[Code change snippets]
##########

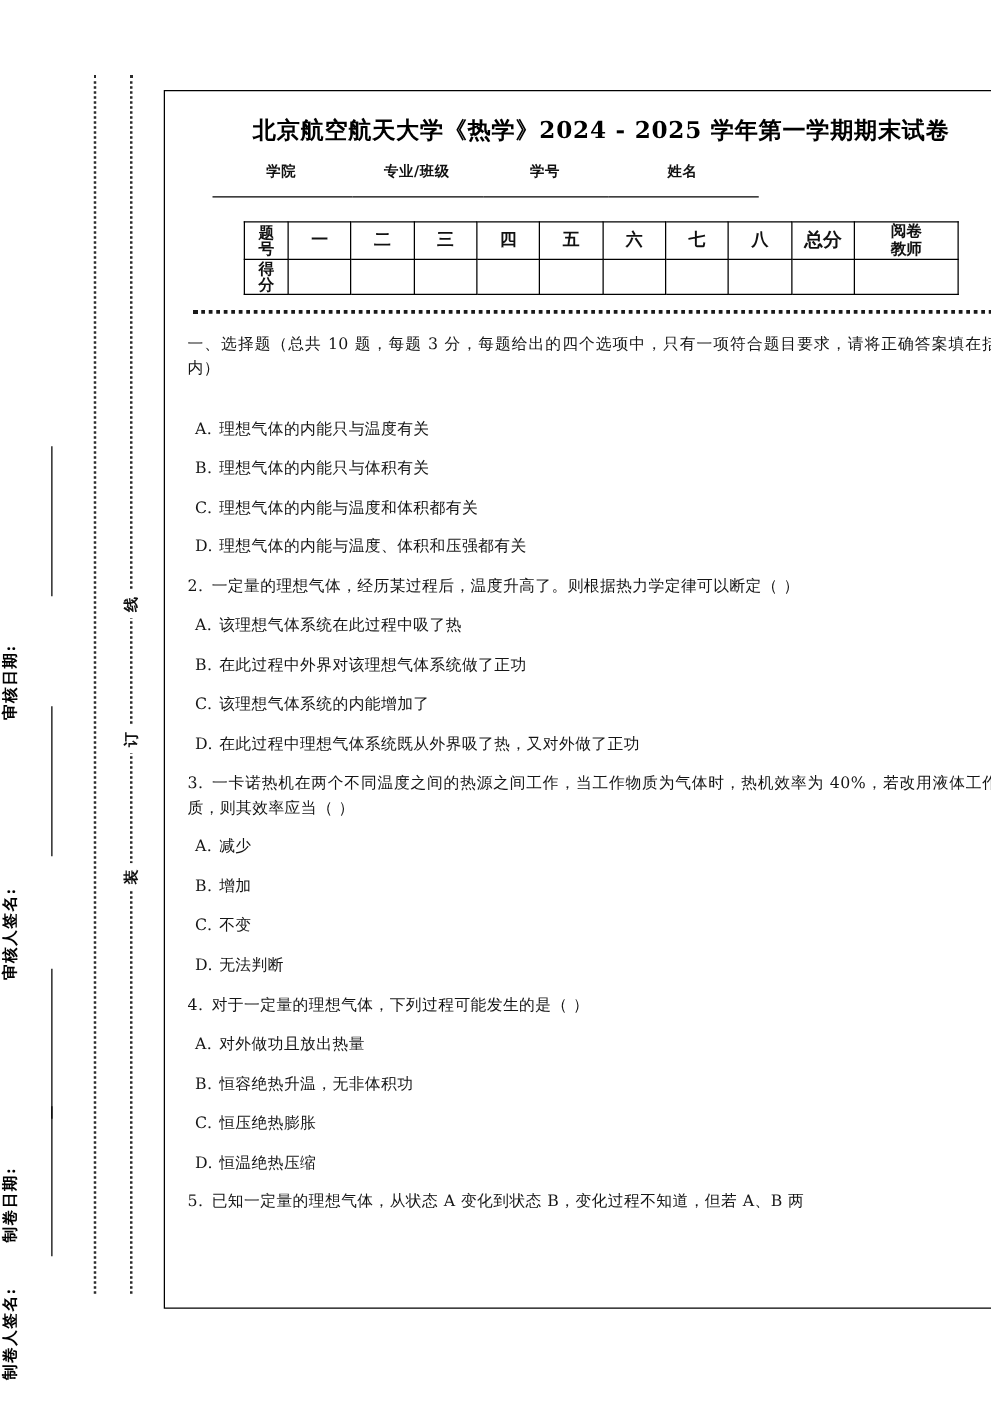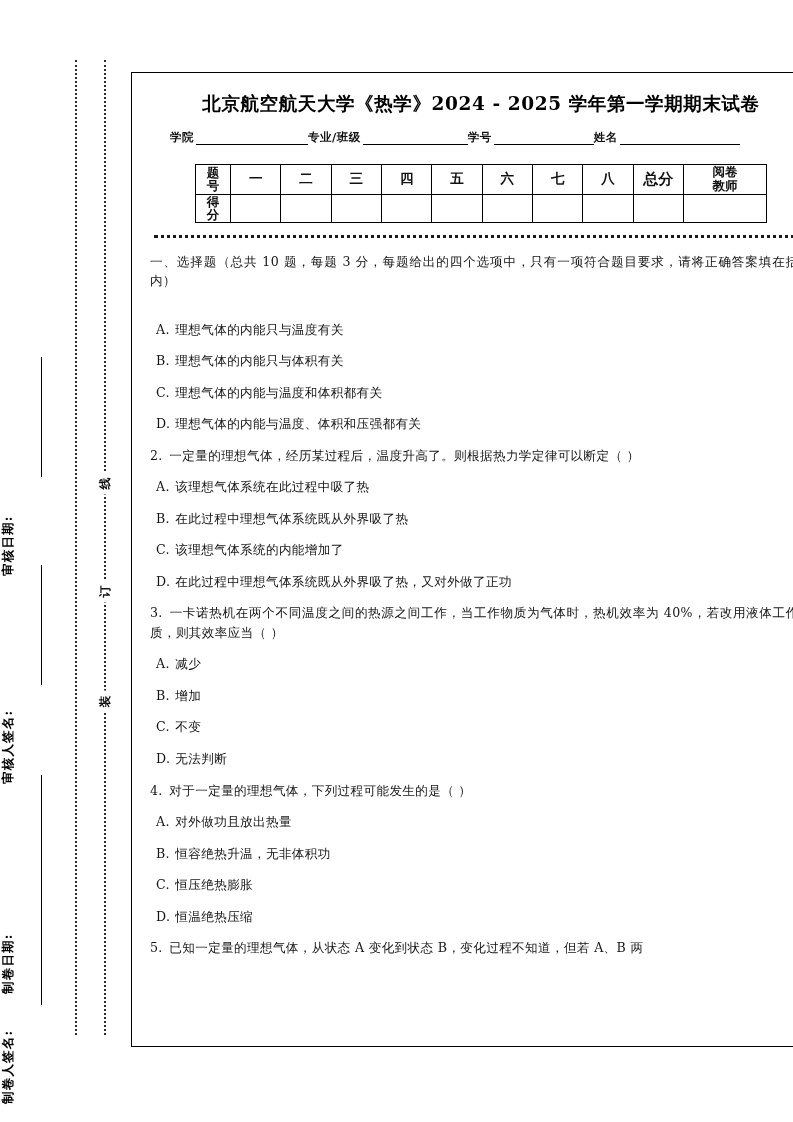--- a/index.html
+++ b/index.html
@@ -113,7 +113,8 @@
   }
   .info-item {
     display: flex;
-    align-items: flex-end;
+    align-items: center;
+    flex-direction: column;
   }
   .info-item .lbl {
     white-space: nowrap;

##########

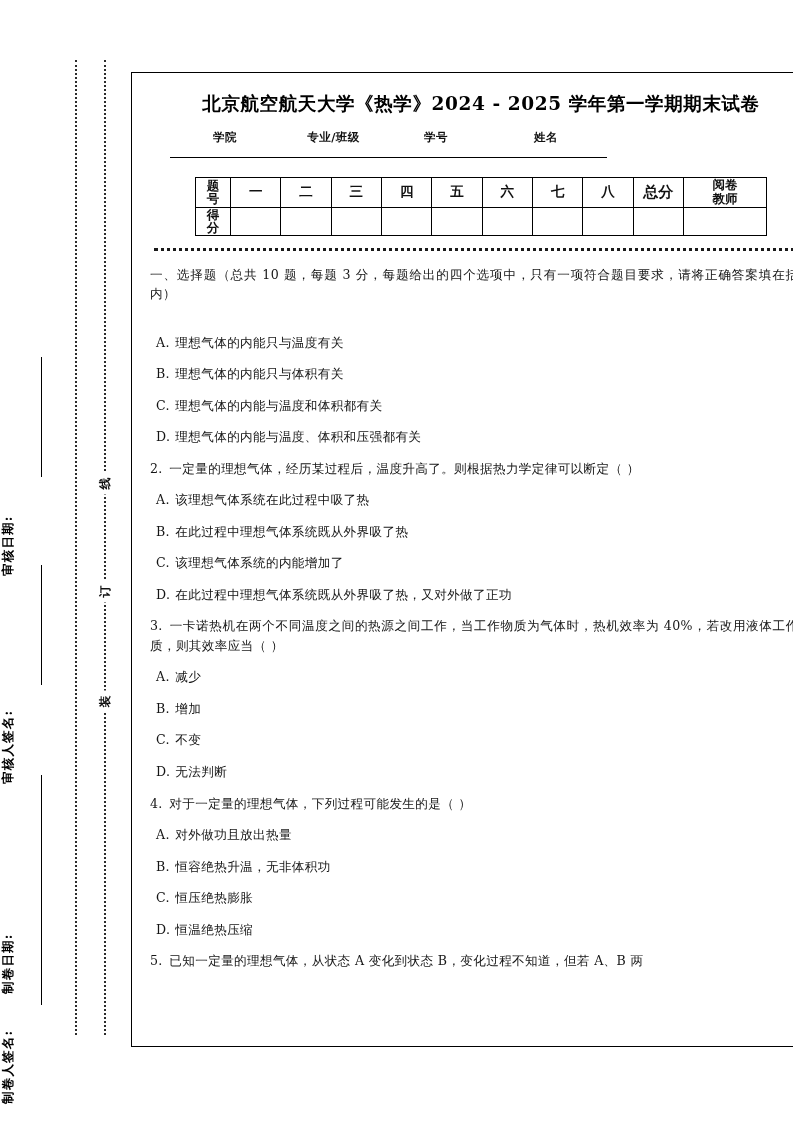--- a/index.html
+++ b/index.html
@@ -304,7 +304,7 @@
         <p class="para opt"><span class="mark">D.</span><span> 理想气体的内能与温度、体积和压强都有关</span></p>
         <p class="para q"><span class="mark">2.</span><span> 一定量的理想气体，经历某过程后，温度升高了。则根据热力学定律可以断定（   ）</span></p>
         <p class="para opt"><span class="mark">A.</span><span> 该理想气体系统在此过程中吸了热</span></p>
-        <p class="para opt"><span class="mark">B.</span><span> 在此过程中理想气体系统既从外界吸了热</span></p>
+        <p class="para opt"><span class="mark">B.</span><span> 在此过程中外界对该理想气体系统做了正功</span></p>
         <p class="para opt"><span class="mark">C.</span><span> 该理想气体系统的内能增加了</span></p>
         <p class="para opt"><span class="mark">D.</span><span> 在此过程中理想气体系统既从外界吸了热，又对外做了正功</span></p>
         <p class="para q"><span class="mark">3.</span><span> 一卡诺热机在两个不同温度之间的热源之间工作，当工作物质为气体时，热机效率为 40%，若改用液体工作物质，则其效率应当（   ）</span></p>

##########

- **Instruction**
Copy here each line of the preceding records with "flex" in it.

- **Result for this task**
     display: flex;
-    align-items: flex-end;
+    flex-direction: column;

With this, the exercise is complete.